Ndiaye, who was the first Senegalese player to feature in the NBA back in 1999 for the now defunct Vancouver Grizzlies, has been appointed as the new Team Manager of the Lions.
This appointment did not come as a surprise for any basketball enthusiast in the West African nation. It was expected and everyone believes unanimously that this is a match made in heaven.
Ndiaye and Technical Director Moustapha Gaye come a very long way.
"Tapha and I have a very personal relationship. At age 16, he took me under his wing like a big brother and uncle. Back then we were in the same school Saint Michel. I have always looked up to him. He has won as a player and as a coach finished second and third. He is a mentor to me."
"I did not want people to think that I got this job because of our relationship but because of the experience and exposure I have established over the years working in the NBA. Hopefully, I will not disappoint him."
Ndiaye insists there are no shortcuts to success
Senegal were drawn in Group B in the FIBA AfroBasket 2021 Qualifiers set for November 25-29 in Kigali, Rwanda with old rivals Angola, Mozambique and Kenya.
When the Lions lineup to battle for a ticket to the biggest basketball showpiece on the African continent, the expectations are clear. They must qualify if they are to have any chance at glory next year. Ndiaye and his side are men on a mission.
They are chasing a sixth title but to achieve this, they have to go through the process and believe in it too. They must pay the price that it takes to get to the top.
"Look at the last two AfroBasket editions won by Nigeria and Tunisia. They put themselves in a place to enjoy success. This is normal for them to see all the sacrifices necessary. If you want to go to heaven, you have to die first."
"We are outsiders. We have a lot of work to do. We used to be the hunted, now we are the hunters. In 1997, we did not have the best players. We had the best team. That is the mentality we want to put on the floor. We cannot rely on the past."

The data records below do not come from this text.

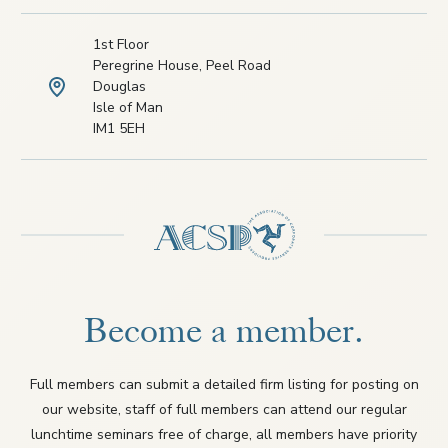
1st Floor
Peregrine House, Peel Road
Douglas
Isle of Man
IM1 5EH
Become a member.
Full members can submit a detailed firm listing for posting on
our website, staff of full members can attend our regular
lunchtime seminars free of charge, all members have priority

"The goal remains the same. How can we take that and combine it with what we have today? We have to adapt. The players have to meet us halfway. The small country is dreaming about winning and so is the big one. It will not happen overnight. We have to be patient."
Senegal was among the five nations that competed at the FIBA Basketball World Cup 2019 in China and are in strong contention for a place at the Tokyo 2020 Olympics next year.
This status has established an aura of pressure on this squad as they yearn to write their own history. It is understandably a tough ask but as the saying goes, to be the best, you have to beat the best.
The platform in Kigali from November 25-29 presents an opportunity to write their own history and return smiles on the faces of Senegalese basketball fans.